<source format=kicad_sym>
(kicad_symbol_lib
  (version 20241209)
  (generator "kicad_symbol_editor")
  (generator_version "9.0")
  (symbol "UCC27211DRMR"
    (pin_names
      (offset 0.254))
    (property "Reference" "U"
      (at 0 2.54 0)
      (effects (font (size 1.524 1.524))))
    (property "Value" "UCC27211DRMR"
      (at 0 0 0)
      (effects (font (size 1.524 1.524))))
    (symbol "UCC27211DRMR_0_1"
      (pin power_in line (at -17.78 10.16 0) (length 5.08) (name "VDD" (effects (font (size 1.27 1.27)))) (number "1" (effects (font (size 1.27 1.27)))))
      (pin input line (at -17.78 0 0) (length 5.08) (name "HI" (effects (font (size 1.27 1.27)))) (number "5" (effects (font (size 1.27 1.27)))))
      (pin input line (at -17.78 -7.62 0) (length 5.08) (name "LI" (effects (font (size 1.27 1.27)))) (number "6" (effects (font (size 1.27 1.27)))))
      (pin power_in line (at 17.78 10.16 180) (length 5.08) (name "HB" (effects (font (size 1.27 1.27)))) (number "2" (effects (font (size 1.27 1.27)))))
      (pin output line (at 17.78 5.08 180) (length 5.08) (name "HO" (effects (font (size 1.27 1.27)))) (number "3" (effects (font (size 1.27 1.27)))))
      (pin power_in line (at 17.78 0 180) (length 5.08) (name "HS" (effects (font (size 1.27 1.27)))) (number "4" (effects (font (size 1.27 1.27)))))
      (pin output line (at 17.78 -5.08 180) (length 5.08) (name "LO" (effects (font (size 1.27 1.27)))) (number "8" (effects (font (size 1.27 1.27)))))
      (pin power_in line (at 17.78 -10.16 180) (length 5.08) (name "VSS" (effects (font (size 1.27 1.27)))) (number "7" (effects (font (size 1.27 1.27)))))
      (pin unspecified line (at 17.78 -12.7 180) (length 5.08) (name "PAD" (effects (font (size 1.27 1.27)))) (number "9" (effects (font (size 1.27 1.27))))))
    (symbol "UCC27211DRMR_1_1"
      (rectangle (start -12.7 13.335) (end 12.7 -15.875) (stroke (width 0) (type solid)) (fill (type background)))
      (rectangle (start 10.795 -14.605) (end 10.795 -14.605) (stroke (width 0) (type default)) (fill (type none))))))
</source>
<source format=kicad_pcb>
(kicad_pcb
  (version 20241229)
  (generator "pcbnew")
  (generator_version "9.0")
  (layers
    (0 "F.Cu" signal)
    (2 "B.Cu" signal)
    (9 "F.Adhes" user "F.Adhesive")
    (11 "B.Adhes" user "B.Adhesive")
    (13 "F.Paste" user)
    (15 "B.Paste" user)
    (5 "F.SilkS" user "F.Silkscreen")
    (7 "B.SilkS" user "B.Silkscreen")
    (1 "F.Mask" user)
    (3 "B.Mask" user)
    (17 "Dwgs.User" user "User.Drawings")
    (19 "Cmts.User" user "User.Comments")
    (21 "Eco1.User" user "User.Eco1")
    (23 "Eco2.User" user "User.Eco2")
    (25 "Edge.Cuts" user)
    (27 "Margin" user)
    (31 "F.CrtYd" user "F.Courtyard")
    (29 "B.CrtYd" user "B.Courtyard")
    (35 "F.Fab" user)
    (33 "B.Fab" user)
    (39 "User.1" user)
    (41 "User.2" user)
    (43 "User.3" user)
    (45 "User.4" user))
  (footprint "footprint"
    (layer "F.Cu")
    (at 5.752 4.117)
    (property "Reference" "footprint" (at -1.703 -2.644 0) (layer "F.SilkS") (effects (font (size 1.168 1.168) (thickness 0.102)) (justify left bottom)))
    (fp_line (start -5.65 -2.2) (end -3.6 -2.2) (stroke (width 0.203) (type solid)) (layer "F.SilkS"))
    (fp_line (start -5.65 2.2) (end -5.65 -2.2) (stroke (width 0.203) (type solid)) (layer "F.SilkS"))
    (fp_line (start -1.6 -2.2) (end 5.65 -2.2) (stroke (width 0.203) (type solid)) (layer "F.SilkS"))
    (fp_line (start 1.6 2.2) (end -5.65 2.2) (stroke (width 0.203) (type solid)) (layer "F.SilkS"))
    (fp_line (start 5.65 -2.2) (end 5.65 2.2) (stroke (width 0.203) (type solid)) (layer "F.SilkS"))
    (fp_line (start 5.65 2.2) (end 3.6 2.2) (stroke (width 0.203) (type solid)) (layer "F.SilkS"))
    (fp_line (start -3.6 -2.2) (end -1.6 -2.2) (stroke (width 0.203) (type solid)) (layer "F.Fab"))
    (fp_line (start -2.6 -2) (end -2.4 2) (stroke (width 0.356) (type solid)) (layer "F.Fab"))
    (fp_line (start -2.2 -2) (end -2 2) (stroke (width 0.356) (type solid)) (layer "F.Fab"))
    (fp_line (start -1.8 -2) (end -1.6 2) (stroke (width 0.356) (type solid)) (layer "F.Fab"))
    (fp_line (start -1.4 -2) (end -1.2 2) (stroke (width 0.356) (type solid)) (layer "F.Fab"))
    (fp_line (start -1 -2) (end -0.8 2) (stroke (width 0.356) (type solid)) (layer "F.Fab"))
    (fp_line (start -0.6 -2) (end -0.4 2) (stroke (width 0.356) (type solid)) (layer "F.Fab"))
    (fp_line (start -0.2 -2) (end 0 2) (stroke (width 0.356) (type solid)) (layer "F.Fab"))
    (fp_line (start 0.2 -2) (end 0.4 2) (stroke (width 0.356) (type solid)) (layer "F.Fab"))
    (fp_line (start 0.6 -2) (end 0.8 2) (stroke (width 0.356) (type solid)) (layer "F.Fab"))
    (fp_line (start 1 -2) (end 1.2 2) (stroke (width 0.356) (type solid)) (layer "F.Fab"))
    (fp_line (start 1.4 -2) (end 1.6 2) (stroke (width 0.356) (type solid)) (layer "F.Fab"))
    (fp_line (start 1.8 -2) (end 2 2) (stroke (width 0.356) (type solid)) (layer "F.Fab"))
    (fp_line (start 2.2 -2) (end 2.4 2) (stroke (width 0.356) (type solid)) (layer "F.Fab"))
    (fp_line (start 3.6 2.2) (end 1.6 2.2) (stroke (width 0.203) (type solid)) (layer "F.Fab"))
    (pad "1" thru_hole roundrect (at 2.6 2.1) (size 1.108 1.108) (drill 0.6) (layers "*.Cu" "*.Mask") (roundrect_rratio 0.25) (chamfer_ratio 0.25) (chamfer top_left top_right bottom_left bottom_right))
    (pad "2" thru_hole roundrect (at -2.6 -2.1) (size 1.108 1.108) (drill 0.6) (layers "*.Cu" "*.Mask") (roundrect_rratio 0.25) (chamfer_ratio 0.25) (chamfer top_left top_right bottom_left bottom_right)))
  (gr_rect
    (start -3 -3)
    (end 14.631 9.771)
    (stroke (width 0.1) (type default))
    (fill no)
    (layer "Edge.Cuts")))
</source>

########################################

● Instructions for the task
Please return every line of the records above that contains the word "CrtYd".

● Output for this task
    (31 "F.CrtYd" user "F.Courtyard")
    (29 "B.CrtYd" user "B.Courtyard")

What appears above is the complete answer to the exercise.